§8. Je suis retourné au travail ce lundi matin, mais que c’était dur. Dur de faire les gestes attendus de moi et de penser à ma tâche après ce week-end. Dur d’avoir été à Temuco sans voir les parents de Naty. Dur de voir Pablito pendant deux heures et de ne pas savoir quoi répondre à ses questions, de devoir mentir ; j’avais très envie de le voir, ce n’était pas forcément une bonne idée. Dur de voir ce fonctionnaire du Ministère de l’Agriculture devoir faire son autocritique devant tout le monde, tribunal populaire improvisé, parce que les paysans qui avaient pris une terre lui reprochaient de ne pas aller assez vite, alors que lui était tenu de respecter les textes. J’ai trouvé ça violent. Humiliant.

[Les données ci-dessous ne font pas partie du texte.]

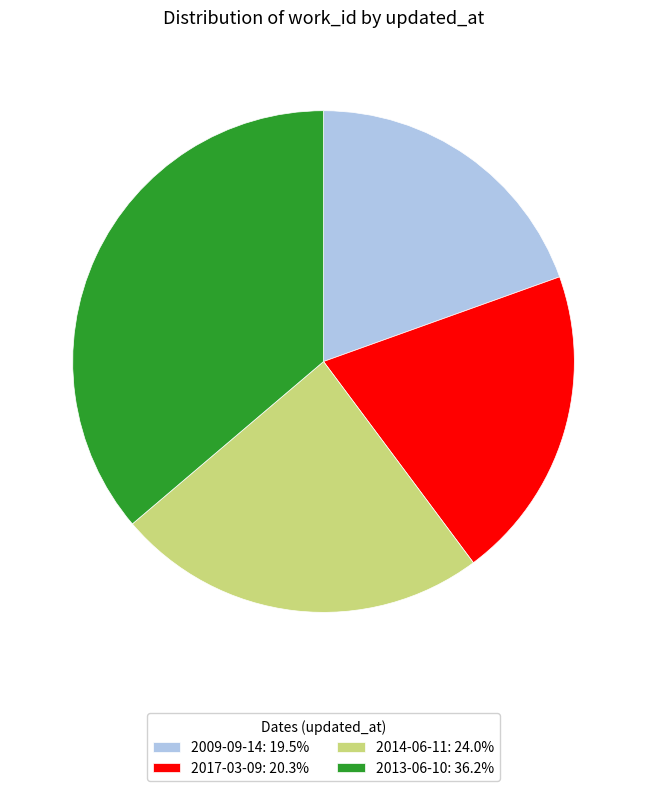

How many segments does this pie chart have?

4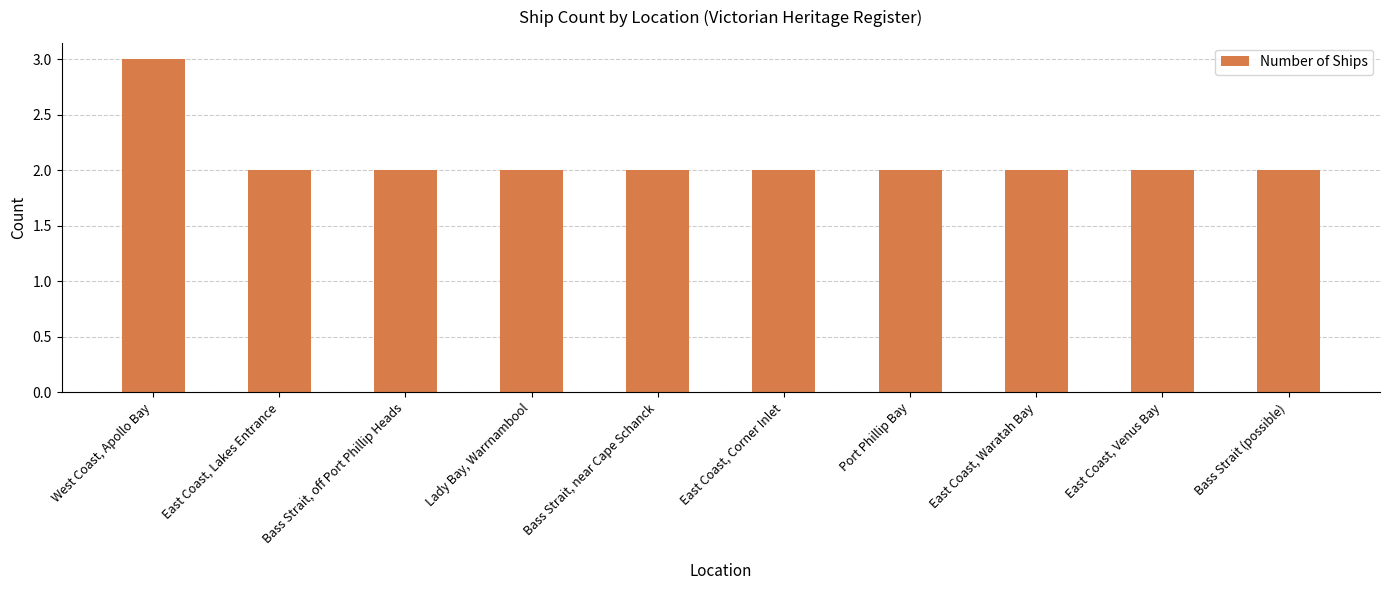

What position from the right is Bass Strait, off Port Phillip Heads?

8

Qu’était-ce alors à côté de la démonstration de force de l’Armée, arrivée en hélicoptères après avoir quadrillé la zone au sol, vaste opération lancée dans toute la région de Temuco contre les bases paysannes révolutionnaires mapuche animées par le MIR et le PS. Voir l’effroi dans les yeux de Pablo, agrippé à sa maman, se mordant les lèvres comme sa mère, et se taisant comme nous tous.

Et ainsi nos enfants, pas les vôtres, les nôtres, les enfants des mendiants méprisés, mais nobles, apprennent à connaître la vérité, dès l’âge de neuf ans. Comment les riches l’apprendraient-ils ? Ils ne pénètrent jamais ces profondeurs, tandis que mon Illioucha a sondé toute la vérité, à la minute où sur la place il baisait la main qui me frappait. Elle est entrée en lui, cette vérité ; elle l’a meurtri pour toujours !

Fiodor Dostoïevski, Les frères Karamazov (1879-1880)1

Elle avait alors ce regard perçant comme les balles de mitraillettes, et je suppose qu’elle rêvait de leur tirer dessus. Avec ses yeux-mêmes si elle avait pu. Et moi de comprendre sa rage devant l’étalage satisfait, par ces hommes, de leur force. De voir la main visible des détenteurs des terres taper une fois de plus sur ceux qui essayent de se sortir de leur joug, au risque d’enfreindre la loi. Dur d’apaiser cet incendie dans les tempes de la belle Natalia, assoiffée de vengeance, et que pouvais-je lui parler de charité et de dialogue après ça ? Combien je me suis senti désarmé et faible.

Dur d’apprendre tout ce qui s’est passé ce week-end à Santiago. Le scandale produit par l’interview accusatrice de Ruiz dans le Mercurio. Ces rumeurs de coup d’Etat tout ce dimanche, pendant qu’Allende était à Chillán (400 km au sud de la capitale) pour la célébration de la mort de Bernardo O’Higgins.2 Les témoignages des camarades qui ont été sur le qui-vive toute la journée, prêts à aller occuper les entreprises. « Encore un putain de dimanche qu’on ne peut pas passer tranquilles en famille, salops de fascistes qui vont nous tuer avant même de tirer une seule balle, en nous affamant et nous rendant fous. »

Une journée passe encore, comme les autres. A la Victoria, le nom n’est pas usurpé. Je suis venu aider à réparer une toiture d’un frère qui avait besoin d’un coup de main. Le père me parle de telle petite fille qui semblait perdue à la mendicité et à la prostitution et qui, alors qu’elle a été placée dans un foyer, revient de temps en temps ici. Elle sait lire. Il est heureux et fier comme un père biologique s’enorgueillit du moindre progrès normal de sa progéniture. Et m’annonce ceci comme il avait dit « les momios vont arrêter de nous nuire, ils coopèrent à la révolution nationale, tout est fini ! » Elle sait lire. Et pourra trouver sans doute un travail plus tard. Elle mange, elle échappera sans doute à la rue, ou aux coups d’un mari malheureux qui ne trouverait rien d’autre que frapper sa femme pour exister un peu à ses propres yeux, elle pourra avoir un avenir. La toiture tiendra quelque temps, c’était nécessaire et urgent par ce froid. Dérisoire victoire, miracle quotidien. C’était l’été dans mon cœur, le printemps dans le sourire de cet homme abrité, l’automne sans doute de la souffrance de cette petite fille, et nous étions pourtant tous en hiver en ce 20 août. Merci Seigneur d’assaisonner ainsi nos vies pour qu’elles aient un goût meilleur !

[Même si dans 22 jours, vous mettrez un peu trop de chili dans nos viandes, Grand Cuisinier. – phrase apocryphe]

Note et référence

  1. Gallimard, coll. Folio, 1998, p. 293.
  2. J’annule votre note explicative. Les gens pourront chercher par eux-mêmes s’ils sont curieux. [Note de travail de l’éditeur à l’auteur-narrateur.]